Number of Rows
Hello,
I am using Dataiku Dss for managing for the organization I am working now. The idea is I am collecting above 230000 records (rows) by using Kobo Form. I use API to import the data from Kobo to Dataiku. Currently, I have above 50,000 records on Kobo but am able to get only 30K rows on Dataiku.
Is there any way to get all rows in real time?
Best Answer
-
tgb417 Dataiku DSS Core Designer, Dataiku DSS & SQL, Dataiku DSS ML Practitioner, Dataiku DSS Core Concepts, Neuron 2020, Neuron, Registered, Dataiku Frontrunner Awards 2021 Finalist, Neuron 2021, Neuron 2022, Frontrunner 2022 Finalist, Frontrunner 2022 Winner, Dataiku Frontrunner Awards 2021 Participant, Frontrunner 2022 Participant, Neuron 2023 Posts: 1,598 Neuron
Welcome to the Dataiku community.
I was interested in your question here because I do a bunch of work with REST APIs as data sources.
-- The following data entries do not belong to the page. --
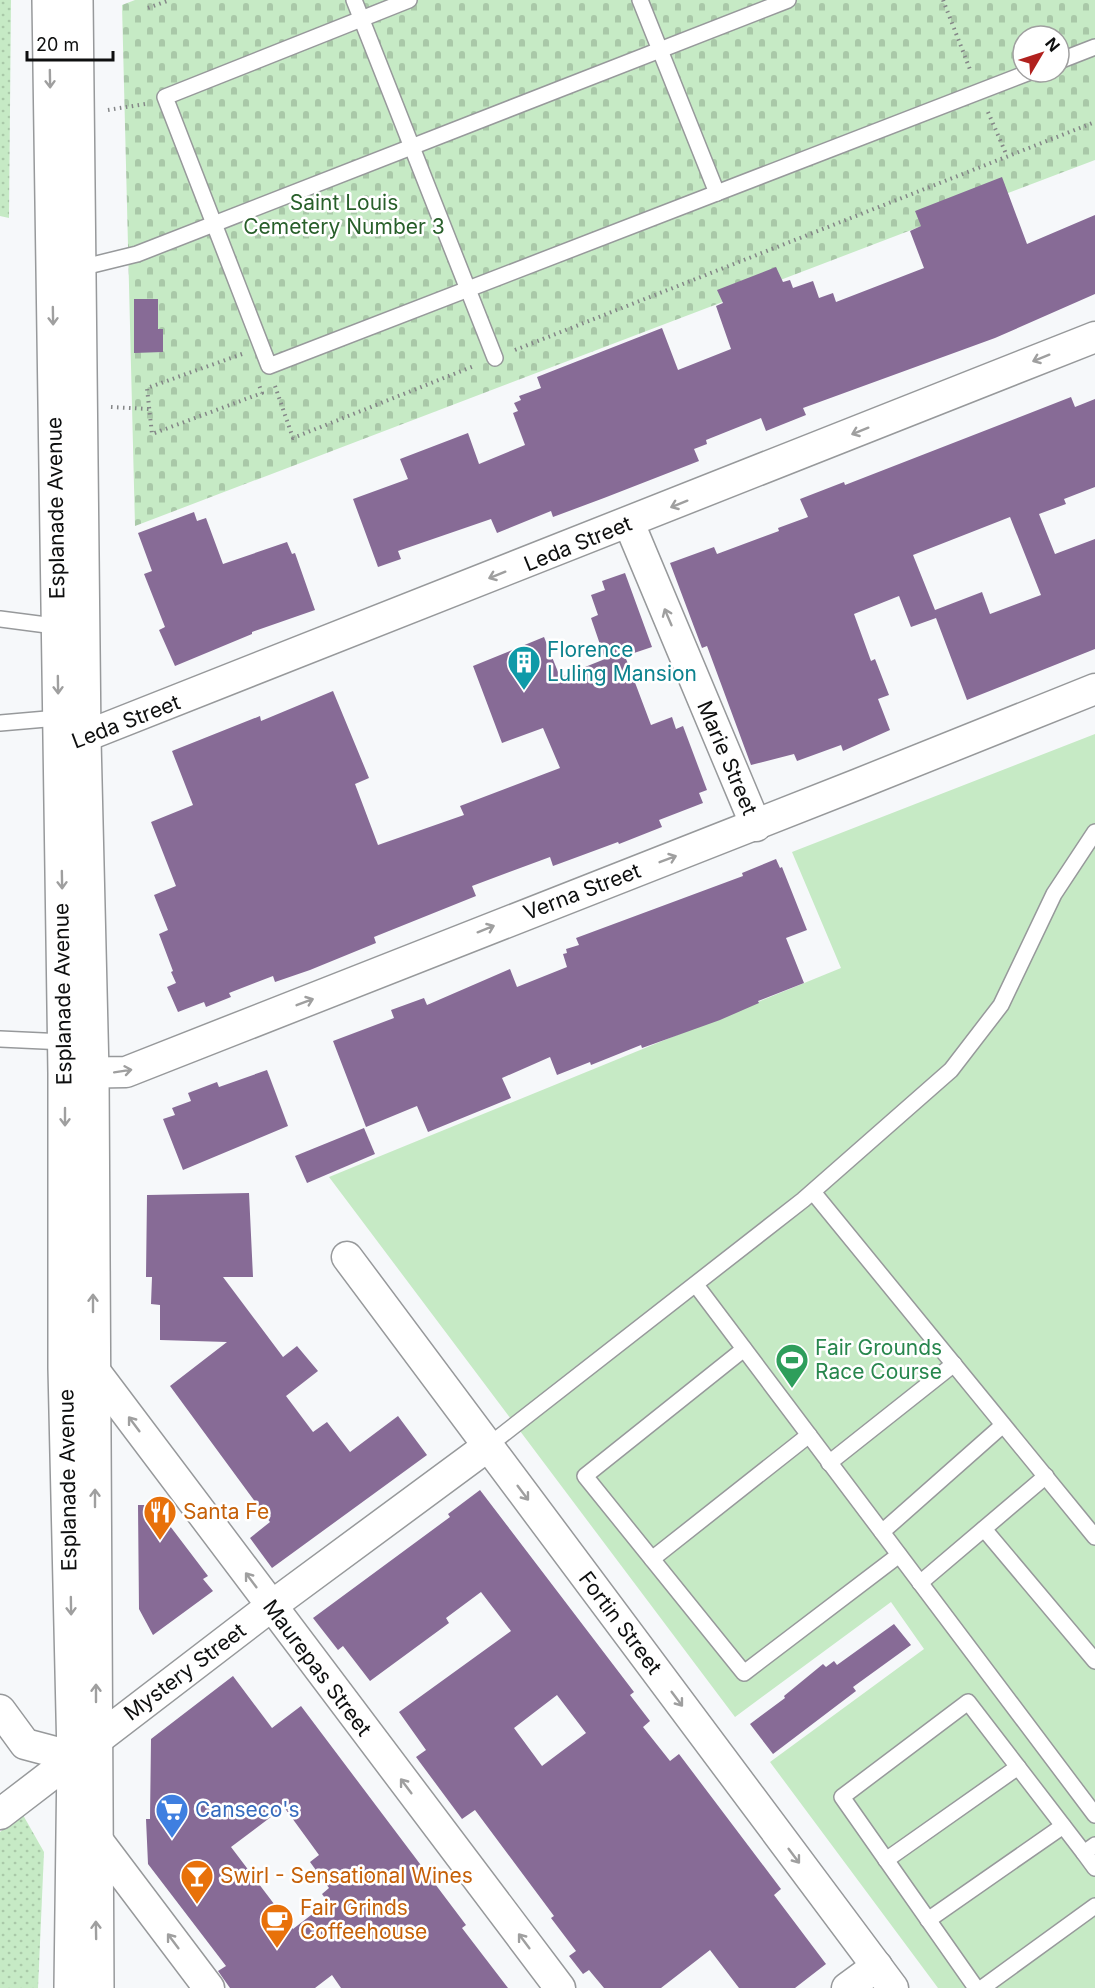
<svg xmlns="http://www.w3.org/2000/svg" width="1095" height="1988" font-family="Inter,sans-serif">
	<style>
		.green { fill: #c6eac5 }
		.cemetery { fill: url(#cemetery-stones); fill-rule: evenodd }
		.park { fill: url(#park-dots) }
		.building { fill: #876b96; fill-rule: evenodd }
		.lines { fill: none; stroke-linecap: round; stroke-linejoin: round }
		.lane-casing { stroke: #97999b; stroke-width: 18 }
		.street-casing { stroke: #97999b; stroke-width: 33 }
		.secondary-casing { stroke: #97999b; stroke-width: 36 }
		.path { stroke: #848687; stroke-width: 4; stroke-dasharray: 1.5 4.5; stroke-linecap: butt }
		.lane { stroke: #fff; stroke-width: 15 }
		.street { stroke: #fff; stroke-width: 30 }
		.secondary { stroke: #fff; stroke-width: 33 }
		.oneway { stroke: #9f9f9f }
		.labels { text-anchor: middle; stroke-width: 5; stroke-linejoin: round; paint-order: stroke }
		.park-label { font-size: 21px; fill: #285f2a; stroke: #fff }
		.street-label { font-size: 21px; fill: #0e0f0f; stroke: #fff }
		.culture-label { font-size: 21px; fill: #0d838f; stroke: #fff; text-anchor: start }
		.leisure-label { font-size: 21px; fill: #27864d; stroke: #fff; text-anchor: start }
		.food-label { font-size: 21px; fill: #c56008; stroke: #fff; text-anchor: start }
		.shop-label { font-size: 21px; fill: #366cbe; stroke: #fff; text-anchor: start }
	</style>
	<defs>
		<pattern id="cemetery-stones" width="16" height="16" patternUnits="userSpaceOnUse" patternTransform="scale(1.5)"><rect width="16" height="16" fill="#c6eac5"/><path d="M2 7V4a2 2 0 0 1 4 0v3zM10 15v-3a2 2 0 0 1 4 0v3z" fill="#a9c8a8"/></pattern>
		<pattern id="park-dots" width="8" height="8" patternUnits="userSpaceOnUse" patternTransform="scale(1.5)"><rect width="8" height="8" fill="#c6eac5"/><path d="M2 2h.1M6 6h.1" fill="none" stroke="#a9c8a8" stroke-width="1.8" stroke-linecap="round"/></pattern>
	</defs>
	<rect width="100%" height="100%" fill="#f6f8fa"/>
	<polygon class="green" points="1095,734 1095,1988 938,1988 770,1762 924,1649 891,1602 735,1717 329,1177 841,968 792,852"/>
	<path class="cemetery" d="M135 0H1095V160L135 526 122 5ZM1023 36H1059V72H1023Z"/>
	<g class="park">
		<polygon points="0,0 11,0 9,218 0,216"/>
		<polygon points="23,1815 44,1852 38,1988 0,1988 0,1832"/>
	</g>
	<g class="building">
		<polygon points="1002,177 1027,244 1095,215 1095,294 995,338 803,408 806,415 766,431 761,418 706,440 707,444 694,449 699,461 604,498 553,517 551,511 497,533 491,519 398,551 401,559 378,567 353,499 408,479 400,459 468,433 479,464 525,445 513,413 518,411 514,403 521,400 519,396 541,388 537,377 662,328 678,370 731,349 716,306 723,303 717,290 776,267 783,282 790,280 793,288 813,281 819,298 833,293 836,302 924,268 910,231 921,226 915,211"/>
		<polygon points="134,299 158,299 158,329 163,329 163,352 134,353"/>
		<path d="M1071 397 1075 407 1095 399V487L1064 499 1066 504 1039 514 1055 554 1095 539V649L967 700 936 618 911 627 899 596 854 614 871 661 875 659 889 695 878 699 890 730 843 751 841 745 797 761 794 754 751 765 707 646 702 648 670 563 714 547 717 554 779 531 778 528 808 517 800 499 844 482 845 485ZM1010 517 1041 595 990 614 982 592 935 610 913 555Z"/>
		<polygon points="194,512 197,521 206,518 223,564 287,542 292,554 295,553 315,610 252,632 252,634 175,666 159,630 165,627 144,574 152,571 138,533"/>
		<polygon points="625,573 652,647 625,656 651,725 672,717 676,729 683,726 707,790 699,793 703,803 659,820 662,827 619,844 618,842 553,866 550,857 472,886 476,896 374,937 376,943 310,970 275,982 273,976 229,993 231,997 206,1007 204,1002 178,1012 167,987 176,983 171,972 173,971 159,934 168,930 154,895 176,886 151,822 193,805 172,751 260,716 261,721 333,691 369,778 355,784 378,845 464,815 460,806 560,768 543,728 502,743 473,666 544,637 560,677 605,659 591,618 598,615 591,595 605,590 602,581"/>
		<polygon points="776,859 780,868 782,867 807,930 786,938 804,983 758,1001 759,1003 720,1020 642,1048 641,1045 591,1065 590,1062 557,1075 550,1057 502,1078 511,1098 428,1132 417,1106 366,1127 333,1041 394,1018 391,1010 424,998 427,1005 510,969 517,987 567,967 563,954 567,953 566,949 579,945 576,938 743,876 742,873"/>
		<polygon points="267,1070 288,1126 183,1170 163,1119 175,1115 172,1108 191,1101 188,1093 217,1082 219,1087"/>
		<polygon points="364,1128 375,1154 307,1183 295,1156"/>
		<polygon points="249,1193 253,1277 223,1277 283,1357 297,1346 318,1371 286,1396 313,1432 327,1422 350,1452 398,1416 427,1455 272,1568 250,1538 270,1522 170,1386 227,1342 160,1340 160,1305 151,1304 152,1277 146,1277 147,1195"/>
		<path d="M480 1490 634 1692 630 1695 650 1721 643 1727 670 1761 679 1754 781 1889 774 1895 826 1964 795 1988H739L710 1950 661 1988H604L589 1970 583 1974 569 1956 576 1951 551 1918 554 1916 475 1810 462 1819 416 1757 426 1750 399 1712 511 1631 481 1592 446 1618 449 1623 370 1681 343 1646 338 1650 313 1618 450 1517 448 1514ZM557 1695 586 1733 542 1766 514 1728Z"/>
		<polygon points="138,1505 154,1505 208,1576 203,1579 213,1591 153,1635 139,1609"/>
		<polygon points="894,1624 911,1645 853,1687 856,1691 773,1754 750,1724 785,1698 784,1696 823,1664 826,1667 834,1661 837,1665"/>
		<path d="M233 1676 272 1728 301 1706 466 1925 462 1928 508 1988H341L332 1975 315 1988H230L218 1971 226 1966 148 1864 146 1819H150L151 1739ZM284 1807 319 1855 310 1862 329 1888 322 1894 328 1902 293 1929 231 1847Z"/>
	</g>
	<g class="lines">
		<defs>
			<g id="lane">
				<polyline points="354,0 495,358"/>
				<polyline points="409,0 165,97 269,366 1030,72"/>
				<polyline points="640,0 717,193"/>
				<polyline points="1059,61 1095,47"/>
				<polyline points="80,268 137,254 788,0"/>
				<polyline points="0,619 62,627"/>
				<polyline points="0,723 58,718"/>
				<polyline points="0,1039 65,1042"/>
				<polyline points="813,1192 1095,1537"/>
				<polyline points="696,1285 1095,1815"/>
				<polyline points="744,1349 585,1476 744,1673 899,1555"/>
				<polyline points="488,1446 803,1200 951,1070 1001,1005 1054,894 1095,832"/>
				<polyline points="829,1463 954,1364"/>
				<polyline points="984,1529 1095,1661"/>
				<polyline points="882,1532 1003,1425"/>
				<polyline points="652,1559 809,1435"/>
				<polyline points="920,1583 1046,1476"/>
				<polyline points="1084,1853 1095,1868"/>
				<polyline points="886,1860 1018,1767"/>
				<polyline points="928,1920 1063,1826"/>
				<polyline points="976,1988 842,1797 968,1702 1084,1853 1095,1845"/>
				<polyline points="982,1988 1095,1906"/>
			</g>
			<g id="street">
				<polyline points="629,523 756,826"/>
				<polyline points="63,745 1095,337"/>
				<path d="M68 1073 126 1072C450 946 773 819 1095 689"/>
				<polyline points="347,1257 893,1988"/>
				<polyline points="82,1369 94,1370 560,1988"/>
				<polyline points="0,1710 25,1744 74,1757"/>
				<polyline points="0,1814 270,1607 488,1446"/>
				<polyline points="95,1837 209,1988"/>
				<polyline points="847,1988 877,1966"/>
			</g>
			<g id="secondary">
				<polyline points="49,0 65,1073 65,1368 74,1757 71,1988"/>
				<polyline points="76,0 84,739 92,1073 97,1988"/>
			</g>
		</defs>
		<use href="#lane" class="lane-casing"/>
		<use href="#street" class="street-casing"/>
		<use href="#secondary" class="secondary-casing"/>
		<g class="path">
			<polyline points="943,0 971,72"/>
			<polyline points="148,8 170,0"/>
			<polyline points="108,110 145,104"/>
			<polyline points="988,112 1007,156"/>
			<polyline points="515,350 1095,122"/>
			<polyline points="242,354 147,388 152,434 262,393 259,385"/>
			<polyline points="275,386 293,438 474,366"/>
			<polyline points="111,407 149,409"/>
		</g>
		<use href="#lane" class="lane"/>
		<use href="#street" class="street"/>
		<use href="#secondary" class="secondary"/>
	</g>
	<defs><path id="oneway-shaft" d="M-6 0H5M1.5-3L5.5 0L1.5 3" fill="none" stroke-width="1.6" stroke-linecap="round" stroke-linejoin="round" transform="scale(1.5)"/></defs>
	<g class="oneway">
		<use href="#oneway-shaft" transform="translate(50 79) rotate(89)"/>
		<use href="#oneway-shaft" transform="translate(53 316) rotate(89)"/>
		<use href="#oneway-shaft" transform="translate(1041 358) rotate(158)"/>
		<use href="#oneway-shaft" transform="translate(860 431) rotate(158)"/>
		<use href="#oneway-shaft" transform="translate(679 504) rotate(158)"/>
		<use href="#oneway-shaft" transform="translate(497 575) rotate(158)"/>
		<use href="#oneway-shaft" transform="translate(668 617) rotate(-113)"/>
		<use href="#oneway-shaft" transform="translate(58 685) rotate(89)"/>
		<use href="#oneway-shaft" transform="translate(668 859) rotate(-21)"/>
		<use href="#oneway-shaft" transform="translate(62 880) rotate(89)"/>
		<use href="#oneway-shaft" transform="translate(486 929) rotate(-22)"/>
		<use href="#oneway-shaft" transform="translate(305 1002) rotate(-21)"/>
		<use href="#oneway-shaft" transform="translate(123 1071) rotate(-9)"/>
		<use href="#oneway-shaft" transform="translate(65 1117) rotate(90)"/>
		<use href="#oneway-shaft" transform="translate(93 1303) rotate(-90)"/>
		<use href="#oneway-shaft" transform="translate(134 1424) rotate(-127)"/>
		<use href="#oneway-shaft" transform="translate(523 1493) rotate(53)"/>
		<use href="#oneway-shaft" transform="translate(95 1498) rotate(-90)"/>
		<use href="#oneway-shaft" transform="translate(251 1580) rotate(-127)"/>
		<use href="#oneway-shaft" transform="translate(71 1606) rotate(89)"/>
		<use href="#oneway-shaft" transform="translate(96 1693) rotate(-90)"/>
		<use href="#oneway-shaft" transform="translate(677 1699) rotate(53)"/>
		<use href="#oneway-shaft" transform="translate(406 1786) rotate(-127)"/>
		<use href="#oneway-shaft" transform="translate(794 1856) rotate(53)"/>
		<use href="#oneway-shaft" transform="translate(96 1930) rotate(-91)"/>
		<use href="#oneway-shaft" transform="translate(173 1941) rotate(-127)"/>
		<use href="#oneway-shaft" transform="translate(524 1941) rotate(-127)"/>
	</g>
	<defs>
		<symbol id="building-pin" viewBox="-11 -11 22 30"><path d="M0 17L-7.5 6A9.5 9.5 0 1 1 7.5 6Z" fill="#0f9aa8" stroke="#fff"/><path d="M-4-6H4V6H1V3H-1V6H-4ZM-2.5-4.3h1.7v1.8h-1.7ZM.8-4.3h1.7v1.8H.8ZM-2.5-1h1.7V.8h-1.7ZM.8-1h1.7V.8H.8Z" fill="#fff"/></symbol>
		<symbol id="stadium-pin" viewBox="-11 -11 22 30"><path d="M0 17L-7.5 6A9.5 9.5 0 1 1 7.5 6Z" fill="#2e9e5b" stroke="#fff"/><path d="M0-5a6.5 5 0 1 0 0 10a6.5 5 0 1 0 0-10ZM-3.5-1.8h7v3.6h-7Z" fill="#fff"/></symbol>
		<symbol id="restaurant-pin" viewBox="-11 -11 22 30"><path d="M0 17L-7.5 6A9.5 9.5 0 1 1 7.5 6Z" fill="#e8710a" stroke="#fff"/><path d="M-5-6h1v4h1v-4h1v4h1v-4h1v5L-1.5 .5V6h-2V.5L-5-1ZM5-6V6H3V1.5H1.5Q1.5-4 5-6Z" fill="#fff"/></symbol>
		<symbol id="supermarket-pin" viewBox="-11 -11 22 30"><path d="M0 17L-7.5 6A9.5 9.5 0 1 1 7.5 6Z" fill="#3f7fe0" stroke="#fff"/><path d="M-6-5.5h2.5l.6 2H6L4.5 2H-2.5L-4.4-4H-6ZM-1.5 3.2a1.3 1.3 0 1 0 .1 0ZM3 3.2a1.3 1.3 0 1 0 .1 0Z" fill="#fff"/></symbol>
		<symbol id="bar-pin" viewBox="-11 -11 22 30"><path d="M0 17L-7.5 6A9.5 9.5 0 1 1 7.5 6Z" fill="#e8710a" stroke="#fff"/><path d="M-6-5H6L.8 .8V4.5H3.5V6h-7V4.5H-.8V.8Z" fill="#fff"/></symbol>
		<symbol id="cafe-pin" viewBox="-11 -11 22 30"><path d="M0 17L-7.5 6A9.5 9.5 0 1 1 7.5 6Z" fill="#e8710a" stroke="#fff"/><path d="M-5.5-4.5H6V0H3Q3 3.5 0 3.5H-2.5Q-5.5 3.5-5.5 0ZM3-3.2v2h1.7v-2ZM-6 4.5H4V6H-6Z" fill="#fff"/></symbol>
	</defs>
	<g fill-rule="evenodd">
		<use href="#building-pin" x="505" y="643" width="38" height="52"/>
		<use href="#stadium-pin" x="773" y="1341" width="38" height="52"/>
		<use href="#restaurant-pin" x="141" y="1493" width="38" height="52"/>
		<use href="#supermarket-pin" x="153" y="1791" width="38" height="52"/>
		<use href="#bar-pin" x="178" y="1857" width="38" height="52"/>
		<use href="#cafe-pin" x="258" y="1901" width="38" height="52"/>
	</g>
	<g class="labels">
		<g class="park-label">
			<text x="344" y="210">Saint Louis<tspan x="344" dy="24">Cemetery Number 3</tspan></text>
		</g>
		<g class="street-label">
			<text transform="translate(56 508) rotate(-91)" y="7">Esplanade Avenue</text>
			<text transform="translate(578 544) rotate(-22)" y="7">Leda Street</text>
			<text transform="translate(126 722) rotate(-21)" y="7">Leda Street</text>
			<text transform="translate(727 758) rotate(67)" y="7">Marie Street</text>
			<text transform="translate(582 892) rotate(-21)" y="7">Verna Street</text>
			<text transform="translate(63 994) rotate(-91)" y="7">Esplanade Avenue</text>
			<text transform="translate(68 1480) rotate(-91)" y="7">Esplanade Avenue</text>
			<text transform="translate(620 1623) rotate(53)" y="7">Fortin Street</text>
			<text transform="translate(317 1668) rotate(53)" y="7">Maurepas Street</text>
			<text transform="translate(185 1672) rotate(-37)" y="7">Mystery Street</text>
		</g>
		<g class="culture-label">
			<text x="547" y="657">Florence<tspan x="547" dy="24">Luling Mansion</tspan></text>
		</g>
		<g class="leisure-label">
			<text x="815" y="1355">Fair Grounds<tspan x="815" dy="24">Race Course</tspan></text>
		</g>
		<g class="food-label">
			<text x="183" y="1519">Santa Fe</text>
			<text x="220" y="1883">Swirl - Sensational Wines</text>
			<text x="300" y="1915">Fair Grinds<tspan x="300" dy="24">Coffeehouse</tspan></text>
		</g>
		<g class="shop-label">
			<text x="195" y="1817">Canseco's</text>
		</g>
	</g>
	<g transform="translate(1041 54) rotate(51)"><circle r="28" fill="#ffffff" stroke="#9f9f9f" stroke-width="1.5"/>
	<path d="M0-4.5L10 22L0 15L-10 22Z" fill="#b1211e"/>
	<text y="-9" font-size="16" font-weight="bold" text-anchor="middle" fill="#0e0f0f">N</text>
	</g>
	<path d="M27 51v9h86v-9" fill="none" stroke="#0e0f0f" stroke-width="3"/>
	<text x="36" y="51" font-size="18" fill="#0e0f0f" stroke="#ffffff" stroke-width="4.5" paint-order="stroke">20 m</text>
</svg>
I just wanted to share that I have had good results with using the API connect plug-in from Dataiku. It can be setup to do pagination, which sounds like it may be helpful in your use case. With an enterprise license to Dataiku you can also set up Scenarios that can wake up intermittently and pull data from your source. Here is the documentation:
https://doc.dataiku.com/dss/latest/scenarios/index.html
Here is some training material on Scenarios,
https://knowledge.dataiku.com/latest/mlops-o16n/automation/concept-scenarios.html
Answers
-
Alexandru Dataiker, Dataiku DSS Core Designer, Dataiku DSS ML Practitioner, Dataiku DSS Adv Designer, Registered Posts: 1,225 Dataiker
Hi @sefinew
,The 30k row limit is Kobo API limitation. You will need to use pagination to retrieve your data in batches of up to 30k rows.
https://mixedanalytics.com/knowledge-base/import-kobotoolbox-data-to-google-sheets/#pagination -
Thank you so much this helped a lot
-
Thank you, this has become so handy for me today.
-
This solution has saved me big time.